FORTH/BRI researchers (T. Fotsis and P. Kouklis) have long-termed experience in the fields of angiogenesis, endothelial cell signalling and endothelial cell interactions.These teams closely collaborate with the groups of C.Murphy and S. Christoforidis, who are experts on membrane trafficking and endosome dynamics, processes that greatly influence cell signalling.
Together, they have a unique expertise in growth factor signalling (TGFβ/Activin A/BMP4, Wnt, VEGF), membrane trafficking thereof, and cadherin-dependent cell-cell contact mechanisms. This expertise is highly relevant to self-renewal and differentiation of human stem cells to mesendoderm-derived tissues (such as heart, liver, pancreas, blood and vessels) and generation of vascularised tissue-engineered constructs.
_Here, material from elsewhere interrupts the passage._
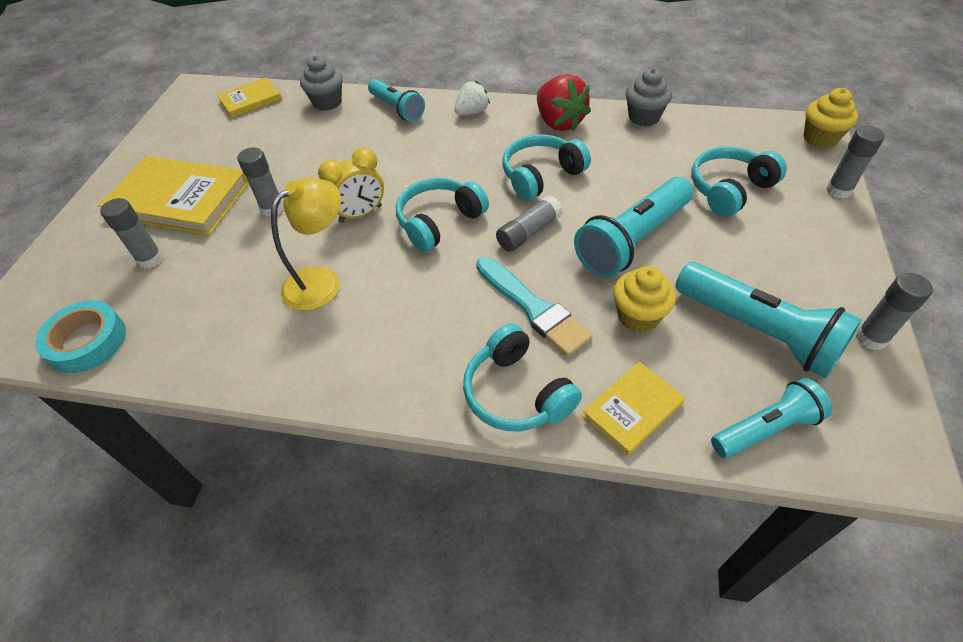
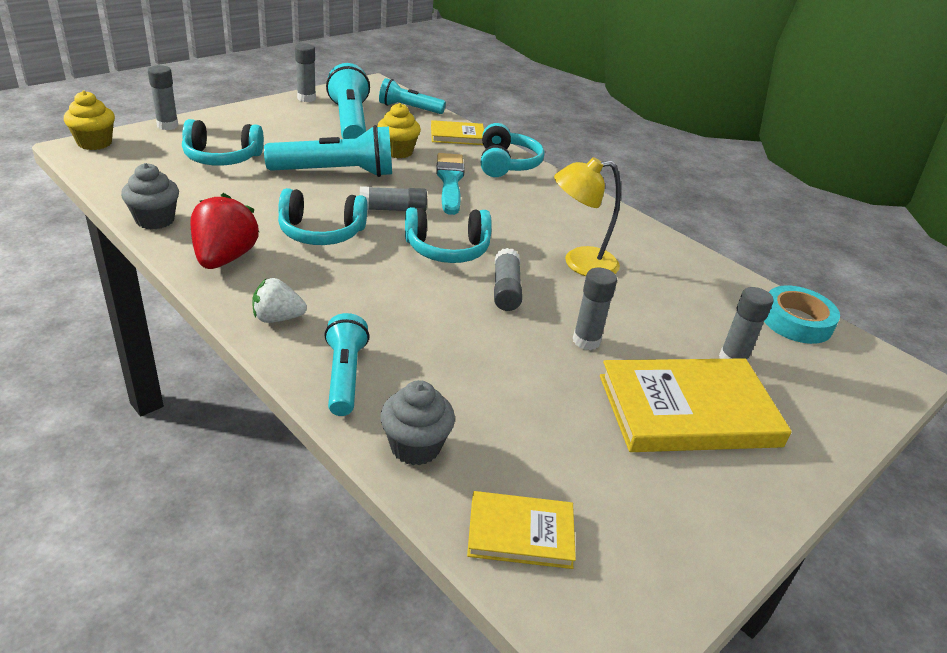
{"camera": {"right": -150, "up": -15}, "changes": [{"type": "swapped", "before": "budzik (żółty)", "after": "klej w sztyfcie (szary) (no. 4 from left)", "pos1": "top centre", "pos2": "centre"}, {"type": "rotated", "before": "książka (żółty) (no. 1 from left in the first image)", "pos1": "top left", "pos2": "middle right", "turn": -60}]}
As tissue engineering is based on biopolymer scaffolds, the team of G. Floudas, which is working on the dynamics of the self-assembly of biopolymers, will be valuable.
Two additional teams have solid background in the mechanisms of cell senescence and apoptosis (E.Kolettas) and pathways determining neuronal cell death and neurogenesis (T.Michaelidis), research domains that are important in stem cell research.
One team is exceptionally strong in mathematical modelling and meta-analysis (J. Ioannidis) and will contribute its expertise in data analysis. Finally, the team of D. Fotiadis is strongly activated in the fields of Biomedical Engineering and development of Intelligent Information systems.
It has an internationally acknowledged excellence in conducting high quality scientific research and developing innovative Information Technology (IT) applications, products and services.
Rather than trying to maintain excellence in the limited fields of each team’s research domain, joining forces and complementing their skills in stem cell research is expected to provide a tremendous added value to FORTH/BRI researchers.
Indeed, the versatile and highly qualified expertise of FORTH/BRI researchers will allow tackling of stem cell research at many levels, from cell-cell contact to signalling and nuclear programming, and from self-renewal to differentiation and engineering vascularised tissue constructs.
Moreover, stem cell biology and Regenerative Medicine is a field of rapid scientific growth and increasingly growing funding. The momentum for stem cell research in most top European centres is extremely high. If FORTH/BRI is to enhance its competitive¬ness in the coming decade, extending its capacity to stem cell research is a strategic step towards this purpose.